## Text excerpt:

------------------------------------------------------------

Past studies on LSWF in carbonate reservoir were mainly focused on two different approaches which are: (a) the successive dilution of formation brine/sea water and their injection into the reservoir in secondary and tertiary mode, thus altering the salinity and ionic strength of injection brine,6–9 and (b) the tuning the ionic composition of sea water keeping the ionic strength constant and by altering the concentration of SO42−, Ca2+, Mg2+ also termed as potential determining ions (PDIs) for carbonate reservoirs.10–14 Both the approaches have proved their ability to increase oil recovery.

Yousef et al.15 have demonstrated the positive effect of LSWF on limestone reservoir cores with the dilution of formation water and sea water as an injection fluid. They showed that injection of different dilutions of sea water sequentially led to an increase in incremental oil recovery of 7–8.5% from 2 times diluted, 9–10% from 10 times diluted and 1–1.6% from 20 times diluted sea water flooding. Zaeri et al.16 studied the effect of temperature, salinity, permeability and connate water saturation by spontaneous imbibition studies for LWSF. They also reported that the recovery at optimum salinity increased with an increase in temperature. In another study, Nasralla et al.17 showed the effect of salinity and mineralogy of reservoir carbonate cores on enhanced oil recovery by both imbibition test and core flooding. It was also stated that oil recovery by LSWF could not be increased upon further dilution after the optimum salinity.

------------------------------------------------------------

## Objectives:
[A] In the excerpt on low-salinity water flooding, what did Zaeri et al. report about recovery at optimum salinity?
[B] Rewrite the excerpt on low-salinity water flooding starting at "Past studies on" and ending at "increase oil recovery.", swapping "sea water" for "seawater".
[C] Carry on the excerpt on low-salinity water flooding from the point where it stops.
The lines after this excerpt aren't needed for anything here.

------------------------------------------------------------

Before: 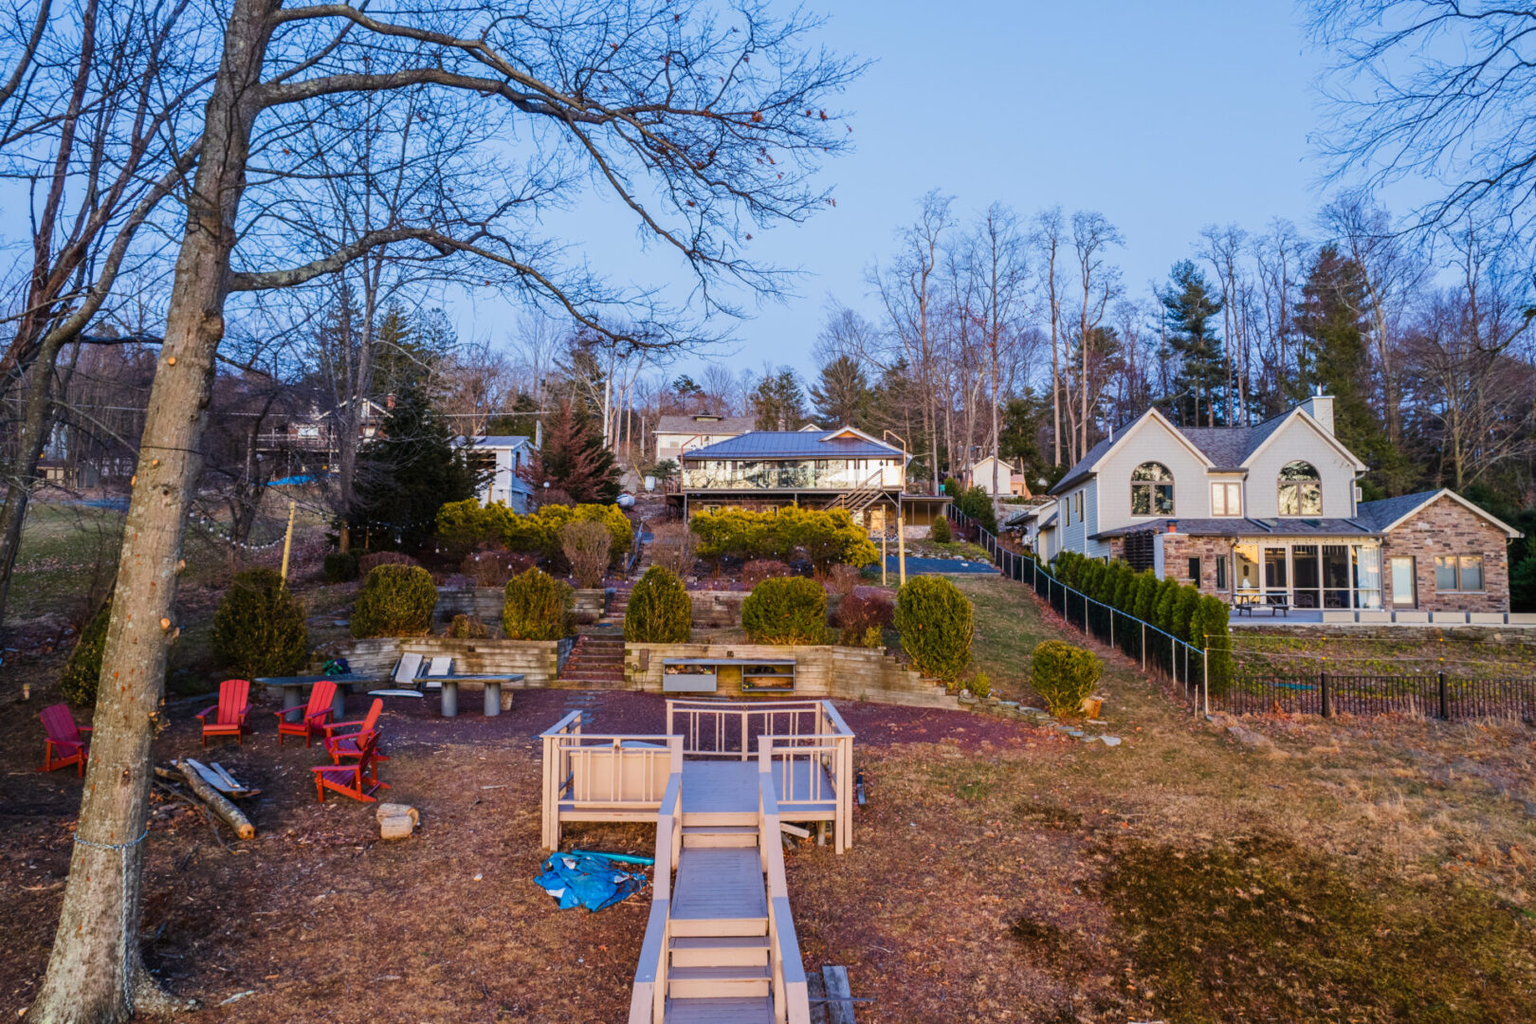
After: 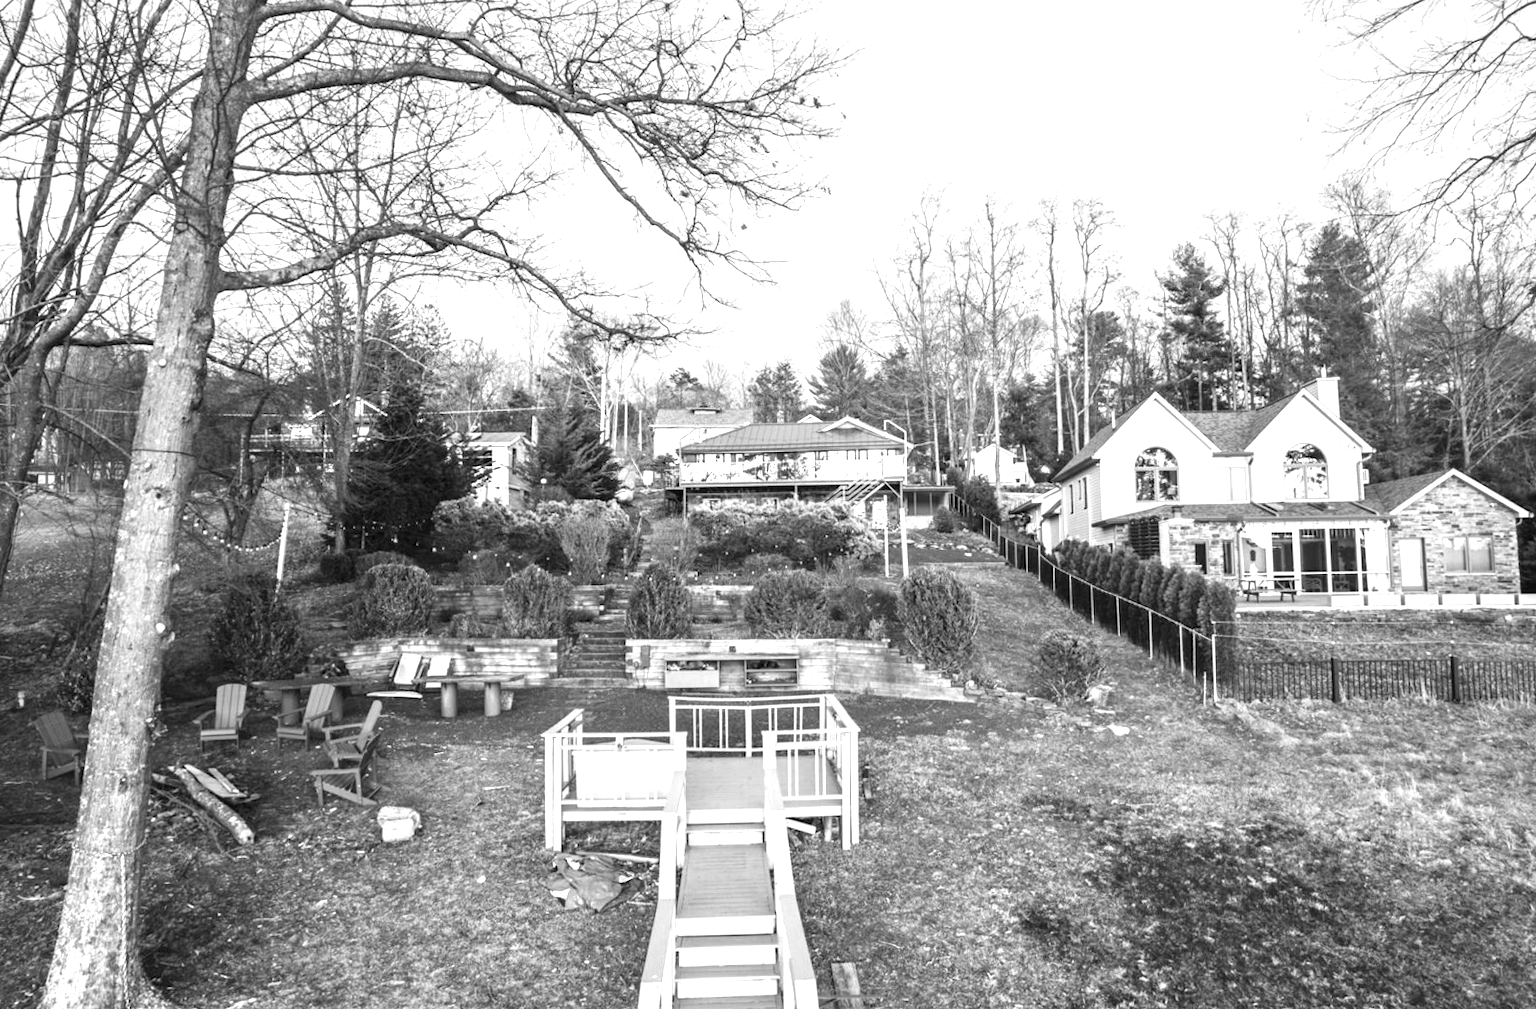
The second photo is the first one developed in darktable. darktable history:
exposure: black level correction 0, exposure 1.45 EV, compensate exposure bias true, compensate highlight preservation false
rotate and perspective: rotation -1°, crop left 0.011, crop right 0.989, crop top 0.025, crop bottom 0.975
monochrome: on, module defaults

------------------------------------------------------------

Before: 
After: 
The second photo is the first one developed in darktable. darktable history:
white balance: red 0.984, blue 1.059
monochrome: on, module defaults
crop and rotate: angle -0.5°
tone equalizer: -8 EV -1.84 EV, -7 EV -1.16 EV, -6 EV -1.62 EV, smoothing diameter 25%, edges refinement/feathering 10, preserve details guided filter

------------------------------------------------------------

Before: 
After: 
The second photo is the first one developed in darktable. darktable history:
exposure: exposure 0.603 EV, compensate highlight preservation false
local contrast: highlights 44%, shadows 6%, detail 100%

------------------------------------------------------------

## Answers to the exercise:
[A] It increased with an increase in temperature.

[B]
Past studies on LSWF in carbonate reservoir were mainly focused on two different approaches which are: (a) the successive dilution of formation brine/seawater and their injection into the reservoir in secondary and tertiary mode, thus altering the salinity and ionic strength of injection brine,6–9 and (b) the tuning the ionic composition of seawater keeping the ionic strength constant and by altering the concentration of SO42−, Ca2+, Mg2+ also termed as potential determining ions (PDIs) for carbonate reservoirs.10–14 Both the approaches have proved their ability to increase oil recovery.

[C]
The effect of PDIs of sea water and temperature in altering the wettability of rock towards more water wet was first investigated by Austad and their co-workers.12,18–21 It was observed that sea water spiked with different PDIs concentrations at constant ionic strength could enhance the oil recovery to a greater extent. Performance of ion tuned water flooding in carbonate rocks is generally dependent on reservoir temperature,22 crude oil composition, rock mineralogy6 and water chemistry of injection and formation water.23 According to some recent studies, the efficiency of LSWF in carbonate reservoirs is dependent on the following conditions: (i) combination of PDIs with a lower concentration of monovalent ions (ii) presence of anhydrite and (iii) temperature should be above 70 °C.24,25 However, the meeting of all the above criteria doesn't ensure the positive effect of LSWF due to the heterogeneity and complex nature of different reservoirs.

Changing the ionic composition has shown a significant impact on oil recovery. Shehata et al.26 evaluated the brine salinity and effect of ions both in the secondary and tertiary mode of oil recoveries in limestone rocks at 90 °C, and concluded that Ca2+, SO42− and Mg2+ played an important role in oil mobilization. In another study, it was shown that tuning the ionic composition of injection brine can reveal the answer to why the LSWF effect is not always observed.27 It is also reported that tuning the injection brine can lead to more favorable results. Purswani and Karpyn28 conducted the flooding experiment to understand the effects of PDIs (Ca2+, SO42− and Mg2+) on carbonate rocks with sea water. They showed that all chemically tuned brines showed a higher recovery than the plain sea water with maximum recovery obtained with Mg2+ spiked brine than the Ca2+ and SO42− spiked brine due to higher activity of Mg2+ ion at the higher temperature. They also proposed that chemical reaction includes salt precipitation, crude oil desorption/solubilization, and mineral dissolution. Authors19,29 have also shown that the tuning of the composition of sea water have an optimum condition for maximum oil recovery. They stated that increasing the sulfate concentration beyond 4 times can lead to a detrimental effect on oil recovery. Fathi et al.19 reported this optimum condition in NaCl free sea water whereas Awolayo et al.29 described this optimum condition in sea water.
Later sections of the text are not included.